_Work request_
In the records below, find the line containing "Leserfoto-Galerie"; restate it and every later line word for word, through the last.

[Page images and extracted text]
══════════════════════════════
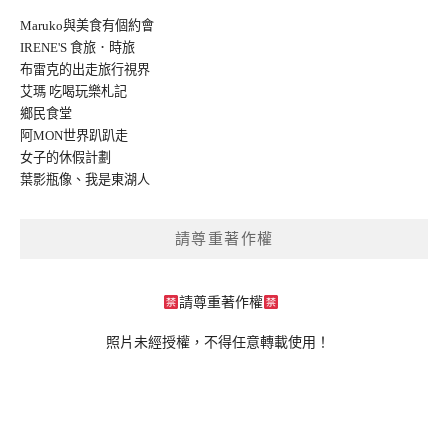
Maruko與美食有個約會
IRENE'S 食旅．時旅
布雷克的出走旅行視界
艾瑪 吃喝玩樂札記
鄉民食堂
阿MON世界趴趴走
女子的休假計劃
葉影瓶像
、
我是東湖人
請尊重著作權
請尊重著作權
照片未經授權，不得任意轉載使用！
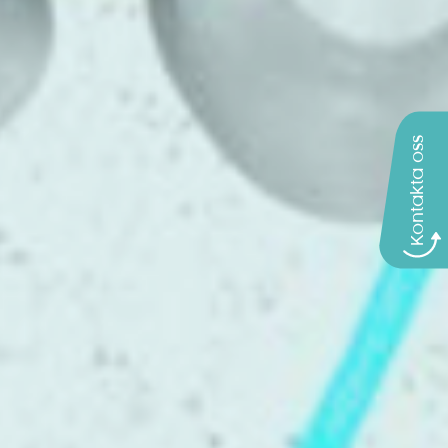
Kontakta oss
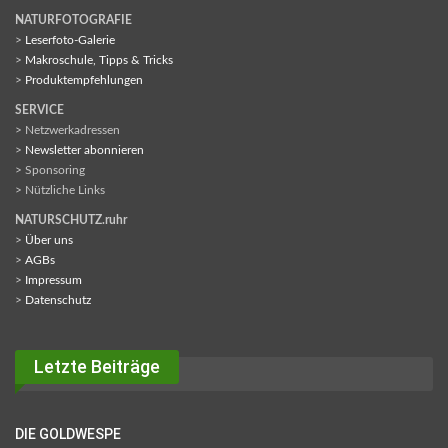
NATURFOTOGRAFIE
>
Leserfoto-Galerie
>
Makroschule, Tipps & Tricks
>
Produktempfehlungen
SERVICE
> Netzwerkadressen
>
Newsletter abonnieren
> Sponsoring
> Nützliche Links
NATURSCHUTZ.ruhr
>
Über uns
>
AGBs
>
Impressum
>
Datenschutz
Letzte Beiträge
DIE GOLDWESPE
══════════════════════════════
_Reply to the task_
Leserfoto-Galerie
>
Makroschule, Tipps & Tricks
>
Produktempfehlungen
SERVICE
> Netzwerkadressen
>
Newsletter abonnieren
> Sponsoring
> Nützliche Links
NATURSCHUTZ.ruhr
>
Über uns
>
AGBs
>
Impressum
>
Datenschutz
Letzte Beiträge
DIE GOLDWESPE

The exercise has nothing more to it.